Directions for this task |
Go through the data below and count every line that has the word "SQUARE". Return only the count.

# # # #

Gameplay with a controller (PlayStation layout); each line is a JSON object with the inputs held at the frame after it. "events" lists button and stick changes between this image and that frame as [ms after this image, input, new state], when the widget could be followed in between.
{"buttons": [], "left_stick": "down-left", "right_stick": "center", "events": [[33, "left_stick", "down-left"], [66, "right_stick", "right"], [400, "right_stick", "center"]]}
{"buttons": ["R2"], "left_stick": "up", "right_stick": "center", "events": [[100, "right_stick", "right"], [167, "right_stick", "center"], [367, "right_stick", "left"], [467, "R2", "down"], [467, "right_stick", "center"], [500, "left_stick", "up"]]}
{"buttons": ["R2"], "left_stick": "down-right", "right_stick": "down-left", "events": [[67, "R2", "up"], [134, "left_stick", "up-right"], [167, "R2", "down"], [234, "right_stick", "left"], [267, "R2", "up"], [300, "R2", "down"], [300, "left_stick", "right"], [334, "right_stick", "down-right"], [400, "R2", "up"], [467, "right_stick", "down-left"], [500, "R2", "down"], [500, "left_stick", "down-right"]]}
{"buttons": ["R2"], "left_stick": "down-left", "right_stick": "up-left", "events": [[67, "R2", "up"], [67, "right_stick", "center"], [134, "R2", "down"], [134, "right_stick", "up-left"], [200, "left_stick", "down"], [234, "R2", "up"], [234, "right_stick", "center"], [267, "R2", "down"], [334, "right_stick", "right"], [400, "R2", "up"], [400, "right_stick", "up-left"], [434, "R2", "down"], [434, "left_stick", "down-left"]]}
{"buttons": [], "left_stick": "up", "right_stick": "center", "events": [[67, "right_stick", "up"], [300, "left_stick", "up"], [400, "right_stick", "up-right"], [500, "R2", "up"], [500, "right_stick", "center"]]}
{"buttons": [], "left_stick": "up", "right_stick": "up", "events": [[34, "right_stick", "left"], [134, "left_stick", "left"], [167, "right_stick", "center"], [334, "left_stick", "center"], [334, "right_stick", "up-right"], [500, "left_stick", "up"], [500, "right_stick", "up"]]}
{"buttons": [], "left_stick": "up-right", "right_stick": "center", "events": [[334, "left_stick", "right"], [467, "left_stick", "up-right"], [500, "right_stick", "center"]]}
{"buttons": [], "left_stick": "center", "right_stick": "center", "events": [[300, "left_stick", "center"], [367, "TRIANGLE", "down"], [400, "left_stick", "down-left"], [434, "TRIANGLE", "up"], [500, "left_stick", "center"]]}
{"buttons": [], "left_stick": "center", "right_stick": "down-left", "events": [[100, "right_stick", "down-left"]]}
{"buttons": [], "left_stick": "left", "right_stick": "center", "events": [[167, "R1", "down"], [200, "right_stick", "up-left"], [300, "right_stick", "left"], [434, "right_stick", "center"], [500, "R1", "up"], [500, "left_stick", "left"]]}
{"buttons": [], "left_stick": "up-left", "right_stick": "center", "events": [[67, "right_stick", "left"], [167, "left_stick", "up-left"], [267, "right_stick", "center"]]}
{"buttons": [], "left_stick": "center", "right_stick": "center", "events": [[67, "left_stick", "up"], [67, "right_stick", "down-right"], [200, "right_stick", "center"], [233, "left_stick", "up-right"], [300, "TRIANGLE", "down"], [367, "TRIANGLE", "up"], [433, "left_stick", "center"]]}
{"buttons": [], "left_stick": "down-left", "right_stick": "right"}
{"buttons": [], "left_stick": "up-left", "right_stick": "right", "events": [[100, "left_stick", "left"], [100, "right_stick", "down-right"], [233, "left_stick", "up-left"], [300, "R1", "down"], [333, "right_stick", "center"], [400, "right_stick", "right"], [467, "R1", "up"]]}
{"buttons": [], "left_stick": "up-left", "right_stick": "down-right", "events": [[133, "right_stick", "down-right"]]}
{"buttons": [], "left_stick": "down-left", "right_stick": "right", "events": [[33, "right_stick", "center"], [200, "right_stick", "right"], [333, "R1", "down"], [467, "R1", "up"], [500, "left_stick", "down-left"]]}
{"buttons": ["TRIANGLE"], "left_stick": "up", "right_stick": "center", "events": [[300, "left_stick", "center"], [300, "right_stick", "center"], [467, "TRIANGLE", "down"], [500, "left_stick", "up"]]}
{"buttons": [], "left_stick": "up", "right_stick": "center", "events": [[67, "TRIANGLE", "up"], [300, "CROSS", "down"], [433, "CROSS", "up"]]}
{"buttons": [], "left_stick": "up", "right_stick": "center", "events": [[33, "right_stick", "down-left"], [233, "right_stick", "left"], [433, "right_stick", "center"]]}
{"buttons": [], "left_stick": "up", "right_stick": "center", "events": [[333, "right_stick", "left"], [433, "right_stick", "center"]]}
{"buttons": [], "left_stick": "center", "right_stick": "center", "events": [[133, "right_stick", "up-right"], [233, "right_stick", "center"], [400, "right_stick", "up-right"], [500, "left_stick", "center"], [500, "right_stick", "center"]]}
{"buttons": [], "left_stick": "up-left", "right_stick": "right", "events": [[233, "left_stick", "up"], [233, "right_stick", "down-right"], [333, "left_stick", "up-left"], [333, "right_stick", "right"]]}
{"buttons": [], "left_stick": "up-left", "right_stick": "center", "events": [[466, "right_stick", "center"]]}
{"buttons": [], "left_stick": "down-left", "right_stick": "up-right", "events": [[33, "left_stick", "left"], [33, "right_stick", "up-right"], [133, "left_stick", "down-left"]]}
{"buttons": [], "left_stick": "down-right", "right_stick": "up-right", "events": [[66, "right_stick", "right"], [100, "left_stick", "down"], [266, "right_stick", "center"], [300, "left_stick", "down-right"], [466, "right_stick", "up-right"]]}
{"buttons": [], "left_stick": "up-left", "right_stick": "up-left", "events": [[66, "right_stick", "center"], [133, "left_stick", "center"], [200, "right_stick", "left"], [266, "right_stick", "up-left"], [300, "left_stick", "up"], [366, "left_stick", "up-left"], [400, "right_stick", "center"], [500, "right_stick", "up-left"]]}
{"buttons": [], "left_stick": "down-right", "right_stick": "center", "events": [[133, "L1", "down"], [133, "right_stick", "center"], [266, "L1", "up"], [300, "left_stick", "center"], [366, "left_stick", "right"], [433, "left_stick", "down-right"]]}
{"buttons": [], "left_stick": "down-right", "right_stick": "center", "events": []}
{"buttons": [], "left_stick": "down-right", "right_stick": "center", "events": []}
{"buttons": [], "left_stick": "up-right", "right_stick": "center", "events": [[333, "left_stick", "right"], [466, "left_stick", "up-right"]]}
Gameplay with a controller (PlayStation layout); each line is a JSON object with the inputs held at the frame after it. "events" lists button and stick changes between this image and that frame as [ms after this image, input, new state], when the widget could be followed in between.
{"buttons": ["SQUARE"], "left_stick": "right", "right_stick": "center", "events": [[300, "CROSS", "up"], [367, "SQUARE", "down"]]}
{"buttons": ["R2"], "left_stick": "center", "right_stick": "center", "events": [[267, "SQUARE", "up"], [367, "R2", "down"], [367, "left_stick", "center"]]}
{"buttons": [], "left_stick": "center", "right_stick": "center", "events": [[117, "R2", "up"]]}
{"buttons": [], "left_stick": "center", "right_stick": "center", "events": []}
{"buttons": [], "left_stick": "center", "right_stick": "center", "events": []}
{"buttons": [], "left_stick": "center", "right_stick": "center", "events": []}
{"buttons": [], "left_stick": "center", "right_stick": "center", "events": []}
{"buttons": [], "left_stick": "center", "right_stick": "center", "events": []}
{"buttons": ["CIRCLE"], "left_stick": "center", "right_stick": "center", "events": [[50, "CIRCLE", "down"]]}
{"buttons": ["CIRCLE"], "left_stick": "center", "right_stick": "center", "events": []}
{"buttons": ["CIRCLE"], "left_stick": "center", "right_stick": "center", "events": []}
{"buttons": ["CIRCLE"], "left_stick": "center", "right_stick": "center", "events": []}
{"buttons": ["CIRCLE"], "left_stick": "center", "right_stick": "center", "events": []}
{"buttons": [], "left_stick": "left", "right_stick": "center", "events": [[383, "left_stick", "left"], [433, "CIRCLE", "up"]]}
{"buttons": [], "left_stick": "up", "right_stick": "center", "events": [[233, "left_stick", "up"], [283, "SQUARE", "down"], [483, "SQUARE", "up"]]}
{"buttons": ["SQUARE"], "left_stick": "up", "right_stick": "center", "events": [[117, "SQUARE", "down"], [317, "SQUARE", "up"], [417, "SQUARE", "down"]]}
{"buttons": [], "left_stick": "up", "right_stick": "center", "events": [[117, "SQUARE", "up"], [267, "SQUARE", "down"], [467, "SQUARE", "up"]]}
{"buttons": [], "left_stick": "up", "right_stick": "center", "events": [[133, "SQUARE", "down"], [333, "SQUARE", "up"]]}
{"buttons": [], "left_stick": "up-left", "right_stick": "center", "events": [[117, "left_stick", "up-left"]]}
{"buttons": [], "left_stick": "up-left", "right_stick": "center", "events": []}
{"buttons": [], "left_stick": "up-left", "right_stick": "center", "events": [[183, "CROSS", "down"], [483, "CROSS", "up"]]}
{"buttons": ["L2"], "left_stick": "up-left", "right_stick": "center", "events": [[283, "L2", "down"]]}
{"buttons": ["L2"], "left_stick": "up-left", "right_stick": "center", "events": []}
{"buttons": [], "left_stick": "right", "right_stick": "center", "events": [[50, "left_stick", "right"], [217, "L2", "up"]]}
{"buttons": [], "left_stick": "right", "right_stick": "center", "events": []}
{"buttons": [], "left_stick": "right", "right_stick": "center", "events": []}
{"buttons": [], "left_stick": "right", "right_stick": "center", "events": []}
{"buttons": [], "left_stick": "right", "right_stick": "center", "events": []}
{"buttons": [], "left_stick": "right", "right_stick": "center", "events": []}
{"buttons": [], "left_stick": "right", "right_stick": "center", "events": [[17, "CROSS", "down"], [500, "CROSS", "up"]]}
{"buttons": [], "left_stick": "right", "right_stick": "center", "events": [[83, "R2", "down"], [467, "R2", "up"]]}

# # # #

Final answer |
6